● **EXCERPT TO READ**:
Tuesday, July 29, 2014

Elizabeth Hodgson: “An English Sappho”


Elizabeth Hodgson

Book Review

Elizabeth Cooke Hoby Russell: The Writings of an English Sappho. Ed. Patricia Phillippy, with translations from Greek and Latin by Jaime Goodrich. The Other Voice in EarlyModern Europe: The Toronto Series, 14. Centre for Renaissance and Reformation Studies (Toronto, 2011), 514 pp. ISBN 978-0-7727-2112-9. $45.95 (USD)

1> This volume represents another major contribution to the “other voices” of English literature. In a series which has produced new editions and translations of works by a wide range of medieval and early modern European women writers and their interlocutors, this edition of Elizabeth Russell’s letters, translations, epitaphs and designs is a welcome addition, handsomely edited for modern readers.

● **TASKS**:
1. Reproduce, word for word, the passage of the book review on Elizabeth Russell's writings starting at "Book Review" and ending at "978-0-7727-2112-9. $45.95 (USD)".
2. Resume the book review on Elizabeth Russell's writings from the point where it stops.

● **COLLECTED DATA**:
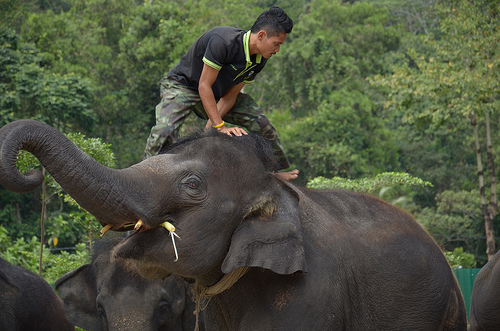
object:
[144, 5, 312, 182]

● **RESULTS FOR THE EXERCISE**:
1.
Book Review

Elizabeth Cooke Hoby Russell: The Writings of an English Sappho. Ed. Patricia Phillippy, with translations from Greek and Latin by Jaime Goodrich. The Other Voice in EarlyModern Europe: The Toronto Series, 14. Centre for Renaissance and Reformation Studies (Toronto, 2011), 514 pp. ISBN 978-0-7727-2112-9. $45.95 (USD)

2.
2> Elizabeth Russell was an institution in Elizabethan and early Jacobean England, with a formidable intelligence and learning, complex familial networks in the Tudor/Stuart court, and a persistent public presence. Born Elizabeth Cooke in 1540, related to both the Cecils and the Bacon family, and marrying into the Hoby and Russell families, she ran two households and managed legal suits, building projects, marriage negotiations and court controversies until her death in 1609. She has been known by reputation, and via her influential designs and monumental epitaphs, but until the ITER edition we have only had indirect access to her letters and other documents.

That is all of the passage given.